We decided to take our data, along with some similar research from a recent SANs report, and show you some of these challenges, and possible solutions!
#4 Data Normalization at Collection
Many of today’s logging solution can handle formats like JSON nicely. Most however will not be able to do a whole lot with any custom logs you might have or flat log formats that do not have keys value pairs.
Let’s face it, it’s not always possible to structure or format your logs nicely as you may not have access to the app or service source code to have the formats updated so that your logging solution can handle them.
Tip: Look out for logging solutions with the ability to easily handle known formats (e.g. JSON, Key value pairs, syslog…) as well as the ability to work with any custom log format (e.g. using regex for field extraction).
#3 Lack of Analysis Capabilities
Logs as Data is the concept of using your logs to extract key metrics or trends about your systems behaviour. Logs can be a rich data source, provided you can work with the log format AND can perform analytical functions on your key metrics extracted from your log events. Many traditional logging solutions have focused on being able to simply index and search your logs. While being able to effectively and efficiently search your logs is important in particular for troubleshooting and forensics, being able to apply analytical functions to key metrics in your logs (e.g. Average, Max, Min, GroupBys…) opens up your log data to a much richer set of use cases.
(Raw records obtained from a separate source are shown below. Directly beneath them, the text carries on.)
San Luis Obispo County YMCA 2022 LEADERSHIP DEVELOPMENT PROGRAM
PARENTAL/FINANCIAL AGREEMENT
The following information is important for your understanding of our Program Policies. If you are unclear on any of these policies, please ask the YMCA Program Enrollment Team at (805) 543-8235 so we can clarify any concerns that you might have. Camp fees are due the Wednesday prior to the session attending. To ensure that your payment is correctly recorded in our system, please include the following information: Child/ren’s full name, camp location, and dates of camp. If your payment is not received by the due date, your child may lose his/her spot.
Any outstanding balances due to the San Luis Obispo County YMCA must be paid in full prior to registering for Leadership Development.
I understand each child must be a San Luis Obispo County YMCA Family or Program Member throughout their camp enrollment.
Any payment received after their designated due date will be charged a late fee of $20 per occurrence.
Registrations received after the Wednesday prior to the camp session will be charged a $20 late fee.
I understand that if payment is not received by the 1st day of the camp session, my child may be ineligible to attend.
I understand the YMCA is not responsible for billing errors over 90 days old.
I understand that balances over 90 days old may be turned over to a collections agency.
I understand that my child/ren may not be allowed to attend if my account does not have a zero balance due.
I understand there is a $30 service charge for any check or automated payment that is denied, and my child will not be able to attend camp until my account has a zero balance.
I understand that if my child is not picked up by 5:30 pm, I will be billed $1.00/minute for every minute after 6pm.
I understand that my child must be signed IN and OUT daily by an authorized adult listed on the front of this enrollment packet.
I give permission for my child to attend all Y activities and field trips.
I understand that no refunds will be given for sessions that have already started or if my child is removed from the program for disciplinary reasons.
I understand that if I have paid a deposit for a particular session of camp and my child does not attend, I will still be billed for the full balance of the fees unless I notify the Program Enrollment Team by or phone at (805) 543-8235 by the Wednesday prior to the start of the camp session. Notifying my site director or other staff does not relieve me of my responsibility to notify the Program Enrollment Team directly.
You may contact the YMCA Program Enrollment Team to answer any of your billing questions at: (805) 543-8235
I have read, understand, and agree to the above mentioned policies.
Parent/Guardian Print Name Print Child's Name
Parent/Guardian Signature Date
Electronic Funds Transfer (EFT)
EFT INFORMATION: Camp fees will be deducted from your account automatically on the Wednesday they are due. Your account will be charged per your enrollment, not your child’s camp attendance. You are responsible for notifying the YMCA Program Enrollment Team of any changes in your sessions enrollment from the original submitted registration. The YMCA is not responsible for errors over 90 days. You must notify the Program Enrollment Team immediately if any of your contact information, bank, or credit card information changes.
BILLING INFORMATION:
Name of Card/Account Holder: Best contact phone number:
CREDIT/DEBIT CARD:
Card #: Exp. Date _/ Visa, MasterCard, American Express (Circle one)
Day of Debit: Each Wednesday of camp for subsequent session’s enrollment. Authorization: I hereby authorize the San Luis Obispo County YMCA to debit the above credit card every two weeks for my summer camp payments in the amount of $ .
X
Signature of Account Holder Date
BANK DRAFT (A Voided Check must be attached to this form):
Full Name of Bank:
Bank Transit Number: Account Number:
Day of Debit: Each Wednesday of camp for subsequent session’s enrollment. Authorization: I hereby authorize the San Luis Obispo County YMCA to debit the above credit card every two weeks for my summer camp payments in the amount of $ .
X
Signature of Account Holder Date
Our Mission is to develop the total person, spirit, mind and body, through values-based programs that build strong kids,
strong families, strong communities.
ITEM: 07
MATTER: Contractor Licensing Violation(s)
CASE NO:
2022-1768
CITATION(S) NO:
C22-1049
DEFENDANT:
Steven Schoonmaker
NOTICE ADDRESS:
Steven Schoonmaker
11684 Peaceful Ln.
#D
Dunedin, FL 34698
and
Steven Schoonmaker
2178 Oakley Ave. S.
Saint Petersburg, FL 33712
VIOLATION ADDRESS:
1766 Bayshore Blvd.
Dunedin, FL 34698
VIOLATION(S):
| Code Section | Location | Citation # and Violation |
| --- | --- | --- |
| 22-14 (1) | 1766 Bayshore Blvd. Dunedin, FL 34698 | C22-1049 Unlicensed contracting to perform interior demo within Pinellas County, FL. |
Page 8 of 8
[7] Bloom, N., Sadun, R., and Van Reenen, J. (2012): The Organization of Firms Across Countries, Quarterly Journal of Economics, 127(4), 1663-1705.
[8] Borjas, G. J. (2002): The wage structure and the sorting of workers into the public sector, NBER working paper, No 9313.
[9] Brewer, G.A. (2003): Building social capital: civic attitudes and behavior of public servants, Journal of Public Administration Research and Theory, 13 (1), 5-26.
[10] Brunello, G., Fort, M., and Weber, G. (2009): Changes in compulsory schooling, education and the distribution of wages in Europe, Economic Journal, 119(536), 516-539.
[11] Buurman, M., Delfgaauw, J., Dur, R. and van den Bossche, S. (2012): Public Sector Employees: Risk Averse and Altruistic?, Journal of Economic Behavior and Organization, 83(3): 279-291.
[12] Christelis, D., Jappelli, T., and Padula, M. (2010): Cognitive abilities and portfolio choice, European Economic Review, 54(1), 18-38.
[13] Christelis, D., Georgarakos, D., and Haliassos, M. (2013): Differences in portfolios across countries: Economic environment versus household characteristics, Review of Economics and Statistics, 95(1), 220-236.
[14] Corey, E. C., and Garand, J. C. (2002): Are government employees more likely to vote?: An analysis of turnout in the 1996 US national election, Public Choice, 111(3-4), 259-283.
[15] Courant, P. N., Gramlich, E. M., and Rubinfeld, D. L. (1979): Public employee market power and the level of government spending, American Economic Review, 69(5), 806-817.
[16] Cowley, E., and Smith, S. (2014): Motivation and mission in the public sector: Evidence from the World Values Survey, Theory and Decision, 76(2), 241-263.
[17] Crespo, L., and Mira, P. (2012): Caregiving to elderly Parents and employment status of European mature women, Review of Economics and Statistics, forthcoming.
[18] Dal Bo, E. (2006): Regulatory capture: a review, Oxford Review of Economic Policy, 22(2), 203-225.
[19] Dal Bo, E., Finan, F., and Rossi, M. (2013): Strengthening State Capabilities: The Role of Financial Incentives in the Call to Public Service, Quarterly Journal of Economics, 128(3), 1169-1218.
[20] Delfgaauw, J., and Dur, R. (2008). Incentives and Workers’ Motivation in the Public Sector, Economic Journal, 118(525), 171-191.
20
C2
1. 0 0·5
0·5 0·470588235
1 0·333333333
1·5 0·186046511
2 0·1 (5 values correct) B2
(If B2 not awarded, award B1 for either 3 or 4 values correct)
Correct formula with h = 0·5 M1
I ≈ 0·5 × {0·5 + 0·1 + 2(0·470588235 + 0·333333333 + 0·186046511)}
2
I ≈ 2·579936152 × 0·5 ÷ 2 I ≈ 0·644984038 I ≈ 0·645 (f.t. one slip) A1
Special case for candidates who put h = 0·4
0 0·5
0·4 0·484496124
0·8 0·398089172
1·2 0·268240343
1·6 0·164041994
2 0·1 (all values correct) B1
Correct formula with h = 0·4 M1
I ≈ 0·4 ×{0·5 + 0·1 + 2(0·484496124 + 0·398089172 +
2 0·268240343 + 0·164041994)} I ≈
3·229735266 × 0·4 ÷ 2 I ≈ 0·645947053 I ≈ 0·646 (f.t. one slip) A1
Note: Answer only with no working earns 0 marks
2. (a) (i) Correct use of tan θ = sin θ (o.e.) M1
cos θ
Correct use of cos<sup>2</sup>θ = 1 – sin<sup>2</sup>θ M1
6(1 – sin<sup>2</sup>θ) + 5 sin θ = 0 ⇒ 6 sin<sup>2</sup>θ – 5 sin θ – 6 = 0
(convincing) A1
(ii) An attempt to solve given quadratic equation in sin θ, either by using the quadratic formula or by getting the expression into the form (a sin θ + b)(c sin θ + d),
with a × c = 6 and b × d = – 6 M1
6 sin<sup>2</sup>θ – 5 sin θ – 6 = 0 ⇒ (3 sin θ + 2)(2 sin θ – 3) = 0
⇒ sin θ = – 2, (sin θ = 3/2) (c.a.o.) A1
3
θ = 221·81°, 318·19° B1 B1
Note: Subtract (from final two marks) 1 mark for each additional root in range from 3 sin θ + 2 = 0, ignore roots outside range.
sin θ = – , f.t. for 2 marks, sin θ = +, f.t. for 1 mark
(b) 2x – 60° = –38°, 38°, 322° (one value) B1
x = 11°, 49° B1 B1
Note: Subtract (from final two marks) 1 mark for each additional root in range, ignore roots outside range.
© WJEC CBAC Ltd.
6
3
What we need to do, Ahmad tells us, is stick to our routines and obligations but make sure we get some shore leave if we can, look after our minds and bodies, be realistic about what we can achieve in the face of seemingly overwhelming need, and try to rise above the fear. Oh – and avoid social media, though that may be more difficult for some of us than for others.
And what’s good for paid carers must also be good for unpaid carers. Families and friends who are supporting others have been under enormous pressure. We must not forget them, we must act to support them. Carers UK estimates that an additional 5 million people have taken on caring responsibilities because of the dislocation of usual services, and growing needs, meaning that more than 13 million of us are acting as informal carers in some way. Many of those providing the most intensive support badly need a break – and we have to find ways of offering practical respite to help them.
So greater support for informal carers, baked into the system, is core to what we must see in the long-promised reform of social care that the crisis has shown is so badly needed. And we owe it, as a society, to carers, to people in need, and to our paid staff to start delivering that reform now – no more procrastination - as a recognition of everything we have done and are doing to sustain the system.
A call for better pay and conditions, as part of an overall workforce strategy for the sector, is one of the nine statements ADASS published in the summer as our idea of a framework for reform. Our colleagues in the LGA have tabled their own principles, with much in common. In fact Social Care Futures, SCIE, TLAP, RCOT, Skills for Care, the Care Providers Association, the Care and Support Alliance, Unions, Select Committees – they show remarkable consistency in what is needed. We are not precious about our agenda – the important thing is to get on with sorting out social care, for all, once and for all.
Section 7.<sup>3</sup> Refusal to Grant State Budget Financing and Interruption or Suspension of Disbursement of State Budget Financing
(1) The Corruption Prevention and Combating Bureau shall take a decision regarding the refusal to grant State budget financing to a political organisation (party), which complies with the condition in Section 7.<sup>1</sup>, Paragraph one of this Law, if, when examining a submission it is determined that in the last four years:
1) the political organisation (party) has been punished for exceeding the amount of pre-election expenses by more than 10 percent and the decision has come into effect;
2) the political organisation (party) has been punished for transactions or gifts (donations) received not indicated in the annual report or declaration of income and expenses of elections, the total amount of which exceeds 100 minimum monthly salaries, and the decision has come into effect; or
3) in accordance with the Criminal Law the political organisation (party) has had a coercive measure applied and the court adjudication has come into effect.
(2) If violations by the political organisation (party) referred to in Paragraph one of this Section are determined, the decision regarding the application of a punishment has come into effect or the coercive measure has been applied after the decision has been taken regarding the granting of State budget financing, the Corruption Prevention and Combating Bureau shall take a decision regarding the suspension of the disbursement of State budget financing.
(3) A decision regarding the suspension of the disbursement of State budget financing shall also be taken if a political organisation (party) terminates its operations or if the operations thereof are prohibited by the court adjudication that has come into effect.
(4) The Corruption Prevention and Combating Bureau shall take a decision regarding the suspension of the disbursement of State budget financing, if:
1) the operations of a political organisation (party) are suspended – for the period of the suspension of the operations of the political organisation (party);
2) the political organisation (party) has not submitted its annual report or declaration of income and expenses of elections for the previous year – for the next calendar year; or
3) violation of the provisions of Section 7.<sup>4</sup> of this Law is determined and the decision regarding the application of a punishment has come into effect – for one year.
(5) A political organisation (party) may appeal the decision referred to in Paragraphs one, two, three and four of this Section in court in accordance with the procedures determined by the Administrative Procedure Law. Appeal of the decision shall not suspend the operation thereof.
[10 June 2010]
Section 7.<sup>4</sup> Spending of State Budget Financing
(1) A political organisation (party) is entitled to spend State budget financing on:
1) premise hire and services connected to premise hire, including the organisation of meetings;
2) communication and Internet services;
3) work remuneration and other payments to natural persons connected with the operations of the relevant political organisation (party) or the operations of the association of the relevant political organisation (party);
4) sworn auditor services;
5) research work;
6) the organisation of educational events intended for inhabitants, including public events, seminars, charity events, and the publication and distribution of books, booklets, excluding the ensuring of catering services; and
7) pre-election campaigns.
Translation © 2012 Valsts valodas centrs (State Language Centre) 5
Tip: Look for logging solutions that can handle any log format and that can perform analytical functions on your key metrics so that you can use your logs as data and can easily use them to investigate trends in system behavior or resource usage.
#2 Correlation of Information
One of my biggest pet peeves with Log Management Solutions is how difficult they make it to correlate data. Most Splunk-like technologies send all of your log data into one big bucket and provide you with a complex search query language that you need to learn to even do some basic correlation. It’s a little like using a sledge hammer to … deal with a nail…Finding those important events or correlating only a small number of sources can be extremely painful. Being able to access and correlate your logs in real time is also a key requirement.
Tip: Find a solution where you can dynamically group your logs into different containers or buckets. It is important to be able to look at different log sources in isolation (e.g. at a per log level such as a single web server log from a given instance) as well as in a combined view (e.g. all web server logs from my production environment). It’s also important to be able to do all of this in real time. Look for a solution that provides you with a live tail view and also the ability to combine live tail views from different sources into an aggregate view so that you can correlate in real time.
#1 Identification of Key Events
Knowing what to look for can be the hardest challenge of all. This is one of the biggest issues with technologies that focus on search and complex query languages. After all it doesn’t matter how powerful your search language is if you don’t know what to look for.
Tip: Use a log management solution that goes beyond search. The ability to identify system anomalies is important as well as the ability to perform health checks using inactivity alerting. Ideally, you should be able to plug in out of the box intelligence for known platforms and frameworks so that you can see important trends in key metrics without having to think about what you need to search for.